I'm asking because I need a new race bike. My 56 CAAD leaves me with just a little too much drop for me to be comfortable. And as I love my 595 too much to race, I've been looking for other frames with similar geo's to my XL 595. 

That was until my partner piped up the other day and said "why not just buy another Look and race that??"

 

So the search has begun!


----------



## twiggy73 (Jan 19, 2010)

From what i can tell the 585 Origin is the same as the 595 
Going buy the web site the ultra 585 is not being offered any more so the 585 origin would be the same as your 595 in terms of Geo 
they geo changes for the optimum 
The 585 has proven tour de france preformance and was used last year for some of the classic one day races so it is a great ride for all ocasions 

I pick mine up on wednesday    sram force 

Does your partner ride??? cause you are very lucky lol not many partners are that understanding lol 


Twiggy73


----------



## C-40 (Feb 4, 2004)

*info...*

The HTL might vary from one year to the next, so be sure you look at the proper year.

The new headfit system is 5-7mm taller than the old 15mm top on the FSA IS standard headsets.

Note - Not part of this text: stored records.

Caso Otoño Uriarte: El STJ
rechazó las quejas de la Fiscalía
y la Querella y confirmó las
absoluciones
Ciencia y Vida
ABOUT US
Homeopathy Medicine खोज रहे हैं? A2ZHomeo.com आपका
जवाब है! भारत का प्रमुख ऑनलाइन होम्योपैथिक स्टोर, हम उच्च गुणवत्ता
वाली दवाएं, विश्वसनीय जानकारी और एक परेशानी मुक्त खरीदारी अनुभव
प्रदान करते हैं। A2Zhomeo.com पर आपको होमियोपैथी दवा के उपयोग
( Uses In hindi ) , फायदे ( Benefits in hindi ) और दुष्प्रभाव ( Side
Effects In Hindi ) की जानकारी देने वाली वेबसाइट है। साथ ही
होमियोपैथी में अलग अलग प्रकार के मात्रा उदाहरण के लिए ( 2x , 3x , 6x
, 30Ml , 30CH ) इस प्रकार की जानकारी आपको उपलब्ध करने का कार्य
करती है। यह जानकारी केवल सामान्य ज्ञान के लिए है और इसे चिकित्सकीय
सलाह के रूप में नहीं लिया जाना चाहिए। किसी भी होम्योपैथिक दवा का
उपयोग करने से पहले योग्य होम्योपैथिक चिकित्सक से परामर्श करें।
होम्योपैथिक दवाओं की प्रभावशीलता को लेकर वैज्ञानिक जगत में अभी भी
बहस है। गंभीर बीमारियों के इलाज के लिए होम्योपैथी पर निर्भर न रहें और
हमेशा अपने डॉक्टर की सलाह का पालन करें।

Your excessive drop problem on the CAAD can't be fixed with a stem angle change?


----------



## Tinea Pedis (Aug 14, 2009)

Very fortunate as my partner does also ride. She said while we were looking for a house, if I could put off buying a new race bike until after we had a house sorted then I could (funds notwithstanding) look at getting another Look.

I accepted!  


And c-40, it's more to do with the what length stem I'm comfortable running in addition to the required saddle height. So, in a word, no.
Which is a pity, because otherwise the CAAD rides VERY well and if I didn't race I doubt I would have either noticed or been bothered enough by it to want to change.


----------



## Tinea Pedis (Aug 14, 2009)

What would we think of a 2007 585 for around $1000 Aussie....?


----------